» Work to complete: Whenever a line below mentions the word "newcommand", that line should be copied.

╭─ Material for the task

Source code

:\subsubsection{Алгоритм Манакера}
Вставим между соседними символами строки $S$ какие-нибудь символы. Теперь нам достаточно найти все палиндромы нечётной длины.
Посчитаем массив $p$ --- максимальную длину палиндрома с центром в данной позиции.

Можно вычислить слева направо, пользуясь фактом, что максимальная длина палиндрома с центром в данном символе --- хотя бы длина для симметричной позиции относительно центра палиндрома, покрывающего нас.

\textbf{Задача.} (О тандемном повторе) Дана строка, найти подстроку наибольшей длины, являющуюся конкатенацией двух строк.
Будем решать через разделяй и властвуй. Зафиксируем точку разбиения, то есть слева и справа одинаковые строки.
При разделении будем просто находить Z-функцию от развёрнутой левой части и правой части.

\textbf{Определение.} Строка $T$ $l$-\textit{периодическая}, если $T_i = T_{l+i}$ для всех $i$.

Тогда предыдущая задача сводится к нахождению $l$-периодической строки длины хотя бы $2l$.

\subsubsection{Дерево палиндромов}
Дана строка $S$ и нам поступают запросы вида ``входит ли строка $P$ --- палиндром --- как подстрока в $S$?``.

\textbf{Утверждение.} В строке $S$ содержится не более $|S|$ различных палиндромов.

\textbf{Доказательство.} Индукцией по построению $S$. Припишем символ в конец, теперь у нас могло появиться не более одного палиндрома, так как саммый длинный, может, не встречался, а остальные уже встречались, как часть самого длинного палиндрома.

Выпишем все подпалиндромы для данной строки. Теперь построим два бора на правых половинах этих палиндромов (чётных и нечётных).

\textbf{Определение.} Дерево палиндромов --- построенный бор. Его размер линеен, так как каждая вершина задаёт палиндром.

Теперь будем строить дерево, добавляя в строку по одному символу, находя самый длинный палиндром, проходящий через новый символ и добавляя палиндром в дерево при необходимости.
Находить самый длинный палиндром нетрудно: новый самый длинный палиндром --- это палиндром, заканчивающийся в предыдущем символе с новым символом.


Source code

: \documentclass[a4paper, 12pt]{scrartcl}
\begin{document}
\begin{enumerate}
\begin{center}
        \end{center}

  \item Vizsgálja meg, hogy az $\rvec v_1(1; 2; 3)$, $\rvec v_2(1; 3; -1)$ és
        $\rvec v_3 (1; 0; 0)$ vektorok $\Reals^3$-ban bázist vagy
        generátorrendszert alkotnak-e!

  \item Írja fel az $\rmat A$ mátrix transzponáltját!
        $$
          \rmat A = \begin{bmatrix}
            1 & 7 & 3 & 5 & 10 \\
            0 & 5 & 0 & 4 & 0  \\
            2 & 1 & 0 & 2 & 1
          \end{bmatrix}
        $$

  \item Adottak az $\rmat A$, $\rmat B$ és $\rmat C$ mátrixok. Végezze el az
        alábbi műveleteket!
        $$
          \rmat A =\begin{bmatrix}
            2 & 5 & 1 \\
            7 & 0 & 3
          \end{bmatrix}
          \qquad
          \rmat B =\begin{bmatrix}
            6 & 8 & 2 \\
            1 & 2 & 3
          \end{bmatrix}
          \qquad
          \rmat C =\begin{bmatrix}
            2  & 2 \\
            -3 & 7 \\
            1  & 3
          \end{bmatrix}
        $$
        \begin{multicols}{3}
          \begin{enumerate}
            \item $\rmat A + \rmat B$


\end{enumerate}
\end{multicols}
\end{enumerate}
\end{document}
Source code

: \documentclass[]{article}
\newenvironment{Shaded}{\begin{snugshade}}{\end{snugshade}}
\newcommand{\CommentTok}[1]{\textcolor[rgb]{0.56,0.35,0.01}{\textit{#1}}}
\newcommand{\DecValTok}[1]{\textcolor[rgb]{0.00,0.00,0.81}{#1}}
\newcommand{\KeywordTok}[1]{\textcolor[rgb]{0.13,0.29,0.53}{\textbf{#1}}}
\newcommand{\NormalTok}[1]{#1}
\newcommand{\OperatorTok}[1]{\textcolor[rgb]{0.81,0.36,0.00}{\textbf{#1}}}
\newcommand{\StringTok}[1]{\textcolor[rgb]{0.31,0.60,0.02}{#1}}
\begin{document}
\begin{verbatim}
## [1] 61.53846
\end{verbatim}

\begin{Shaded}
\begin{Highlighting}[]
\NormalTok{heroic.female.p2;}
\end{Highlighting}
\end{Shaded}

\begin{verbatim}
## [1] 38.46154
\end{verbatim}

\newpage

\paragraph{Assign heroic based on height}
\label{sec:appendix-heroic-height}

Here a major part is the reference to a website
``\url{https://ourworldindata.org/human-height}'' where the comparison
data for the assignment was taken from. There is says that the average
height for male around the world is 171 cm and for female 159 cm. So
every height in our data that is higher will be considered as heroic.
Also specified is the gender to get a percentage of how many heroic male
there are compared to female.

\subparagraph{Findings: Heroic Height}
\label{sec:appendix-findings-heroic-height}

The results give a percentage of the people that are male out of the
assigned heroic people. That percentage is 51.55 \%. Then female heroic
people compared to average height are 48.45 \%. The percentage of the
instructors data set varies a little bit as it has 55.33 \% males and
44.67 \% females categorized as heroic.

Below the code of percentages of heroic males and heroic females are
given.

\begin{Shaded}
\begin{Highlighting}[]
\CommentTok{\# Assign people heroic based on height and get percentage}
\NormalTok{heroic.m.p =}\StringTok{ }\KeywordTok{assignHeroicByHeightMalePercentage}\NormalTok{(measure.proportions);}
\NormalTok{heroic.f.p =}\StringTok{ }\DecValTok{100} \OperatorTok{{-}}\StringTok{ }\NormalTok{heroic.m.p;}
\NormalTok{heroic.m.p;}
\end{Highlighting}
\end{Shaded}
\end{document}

╰─

» Answer:
\newcommand{\CommentTok}[1]{\textcolor[rgb]{0.56,0.35,0.01}{\textit{#1}}}
\newcommand{\DecValTok}[1]{\textcolor[rgb]{0.00,0.00,0.81}{#1}}
\newcommand{\KeywordTok}[1]{\textcolor[rgb]{0.13,0.29,0.53}{\textbf{#1}}}
\newcommand{\NormalTok}[1]{#1}
\newcommand{\OperatorTok}[1]{\textcolor[rgb]{0.81,0.36,0.00}{\textbf{#1}}}
\newcommand{\StringTok}[1]{\textcolor[rgb]{0.31,0.60,0.02}{#1}}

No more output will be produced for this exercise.